▶ **ASSIGNMENT**:
In the entries that follow, find the word "strong" and report each line it is on.

Stored data entries

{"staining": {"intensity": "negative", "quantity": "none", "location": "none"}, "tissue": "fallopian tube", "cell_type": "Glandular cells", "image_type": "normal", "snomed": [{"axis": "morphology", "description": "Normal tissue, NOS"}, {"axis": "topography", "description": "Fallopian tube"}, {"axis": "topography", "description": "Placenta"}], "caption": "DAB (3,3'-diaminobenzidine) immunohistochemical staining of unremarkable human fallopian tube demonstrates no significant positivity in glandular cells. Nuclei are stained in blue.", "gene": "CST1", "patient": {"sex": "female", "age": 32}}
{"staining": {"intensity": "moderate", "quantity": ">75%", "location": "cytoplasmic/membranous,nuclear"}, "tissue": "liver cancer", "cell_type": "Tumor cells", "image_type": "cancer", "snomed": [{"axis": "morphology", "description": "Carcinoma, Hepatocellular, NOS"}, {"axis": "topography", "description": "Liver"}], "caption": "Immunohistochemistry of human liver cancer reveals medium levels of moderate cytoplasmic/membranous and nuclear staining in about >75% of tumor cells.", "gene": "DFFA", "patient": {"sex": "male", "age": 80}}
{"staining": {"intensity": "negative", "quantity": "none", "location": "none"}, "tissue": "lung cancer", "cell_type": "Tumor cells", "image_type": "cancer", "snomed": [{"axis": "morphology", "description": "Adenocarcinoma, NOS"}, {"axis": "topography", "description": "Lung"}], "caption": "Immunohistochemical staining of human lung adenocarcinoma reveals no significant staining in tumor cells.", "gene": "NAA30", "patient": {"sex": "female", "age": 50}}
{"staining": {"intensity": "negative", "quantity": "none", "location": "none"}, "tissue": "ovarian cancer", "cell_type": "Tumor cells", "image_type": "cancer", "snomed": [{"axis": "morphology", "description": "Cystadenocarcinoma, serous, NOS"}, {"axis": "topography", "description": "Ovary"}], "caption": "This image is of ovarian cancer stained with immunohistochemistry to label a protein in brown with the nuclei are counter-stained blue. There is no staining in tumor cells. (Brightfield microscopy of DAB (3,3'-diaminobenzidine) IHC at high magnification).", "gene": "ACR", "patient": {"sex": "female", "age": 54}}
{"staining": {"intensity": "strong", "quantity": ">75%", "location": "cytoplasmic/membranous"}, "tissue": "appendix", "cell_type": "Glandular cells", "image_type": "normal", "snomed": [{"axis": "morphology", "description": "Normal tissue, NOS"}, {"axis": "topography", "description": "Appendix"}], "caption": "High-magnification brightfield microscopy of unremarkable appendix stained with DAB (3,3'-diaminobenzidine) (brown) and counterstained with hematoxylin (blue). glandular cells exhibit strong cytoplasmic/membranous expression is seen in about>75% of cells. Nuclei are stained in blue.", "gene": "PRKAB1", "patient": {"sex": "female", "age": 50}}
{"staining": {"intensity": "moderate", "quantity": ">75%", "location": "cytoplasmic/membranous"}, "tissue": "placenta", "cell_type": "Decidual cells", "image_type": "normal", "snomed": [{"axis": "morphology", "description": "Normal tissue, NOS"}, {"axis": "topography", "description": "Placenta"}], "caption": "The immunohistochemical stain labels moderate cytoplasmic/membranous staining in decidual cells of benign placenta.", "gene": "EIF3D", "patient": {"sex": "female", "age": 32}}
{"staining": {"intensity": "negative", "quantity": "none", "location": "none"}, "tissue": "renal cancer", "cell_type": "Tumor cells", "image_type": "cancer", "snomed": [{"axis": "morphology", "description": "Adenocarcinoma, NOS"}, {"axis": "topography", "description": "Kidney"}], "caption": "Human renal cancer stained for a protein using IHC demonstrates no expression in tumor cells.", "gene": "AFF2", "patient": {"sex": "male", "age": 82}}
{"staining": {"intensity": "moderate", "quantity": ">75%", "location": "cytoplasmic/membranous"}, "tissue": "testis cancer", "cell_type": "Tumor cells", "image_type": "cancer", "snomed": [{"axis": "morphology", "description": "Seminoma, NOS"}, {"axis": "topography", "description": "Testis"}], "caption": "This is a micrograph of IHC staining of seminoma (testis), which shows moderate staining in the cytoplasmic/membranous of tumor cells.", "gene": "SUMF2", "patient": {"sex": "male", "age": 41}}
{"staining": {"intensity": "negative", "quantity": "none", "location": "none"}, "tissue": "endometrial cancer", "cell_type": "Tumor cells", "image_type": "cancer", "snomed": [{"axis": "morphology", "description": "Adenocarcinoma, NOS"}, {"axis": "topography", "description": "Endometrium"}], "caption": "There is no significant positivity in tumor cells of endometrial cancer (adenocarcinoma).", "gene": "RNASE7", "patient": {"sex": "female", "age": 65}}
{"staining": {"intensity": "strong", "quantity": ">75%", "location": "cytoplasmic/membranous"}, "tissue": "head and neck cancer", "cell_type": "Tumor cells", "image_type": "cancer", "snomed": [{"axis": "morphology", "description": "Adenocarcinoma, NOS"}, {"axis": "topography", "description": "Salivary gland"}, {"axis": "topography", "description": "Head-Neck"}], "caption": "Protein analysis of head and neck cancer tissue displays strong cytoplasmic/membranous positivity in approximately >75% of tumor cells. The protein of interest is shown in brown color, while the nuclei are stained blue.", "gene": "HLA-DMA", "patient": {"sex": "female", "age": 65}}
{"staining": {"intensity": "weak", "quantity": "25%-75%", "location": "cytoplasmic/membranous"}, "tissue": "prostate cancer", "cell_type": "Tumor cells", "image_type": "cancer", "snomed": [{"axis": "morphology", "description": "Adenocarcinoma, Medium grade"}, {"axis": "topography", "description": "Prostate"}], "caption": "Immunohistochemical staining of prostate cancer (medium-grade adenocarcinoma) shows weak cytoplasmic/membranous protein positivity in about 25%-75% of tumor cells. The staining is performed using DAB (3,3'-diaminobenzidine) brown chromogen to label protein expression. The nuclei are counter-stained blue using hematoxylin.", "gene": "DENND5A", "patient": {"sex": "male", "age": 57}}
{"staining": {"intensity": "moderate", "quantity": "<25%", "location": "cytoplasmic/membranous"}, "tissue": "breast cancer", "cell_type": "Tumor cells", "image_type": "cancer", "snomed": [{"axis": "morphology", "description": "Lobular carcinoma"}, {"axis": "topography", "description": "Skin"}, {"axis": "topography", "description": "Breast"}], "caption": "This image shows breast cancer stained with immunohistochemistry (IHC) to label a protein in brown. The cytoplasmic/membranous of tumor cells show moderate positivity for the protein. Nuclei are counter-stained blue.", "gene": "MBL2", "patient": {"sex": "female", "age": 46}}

▶ **EXERCISE ANSWER**:
{"staining": {"intensity": "strong", "quantity": ">75%", "location": "cytoplasmic/membranous"}, "tissue": "appendix", "cell_type": "Glandular cells", "image_type": "normal", "snomed": [{"axis": "morphology", "description": "Normal tissue, NOS"}, {"axis": "topography", "description": "Appendix"}], "caption": "High-magnification brightfield microscopy of unremarkable appendix stained with DAB (3,3'-diaminobenzidine) (brown) and counterstained with hematoxylin (blue). glandular cells exhibit strong cytoplasmic/membranous expression is seen in about>75% of cells. Nuclei are stained in blue.", "gene": "PRKAB1", "patient": {"sex": "female", "age": 50}}
{"staining": {"intensity": "strong", "quantity": ">75%", "location": "cytoplasmic/membranous"}, "tissue": "head and neck cancer", "cell_type": "Tumor cells", "image_type": "cancer", "snomed": [{"axis": "morphology", "description": "Adenocarcinoma, NOS"}, {"axis": "topography", "description": "Salivary gland"}, {"axis": "topography", "description": "Head-Neck"}], "caption": "Protein analysis of head and neck cancer tissue displays strong cytoplasmic/membranous positivity in approximately >75% of tumor cells. The protein of interest is shown in brown color, while the nuclei are stained blue.", "gene": "HLA-DMA", "patient": {"sex": "female", "age": 65}}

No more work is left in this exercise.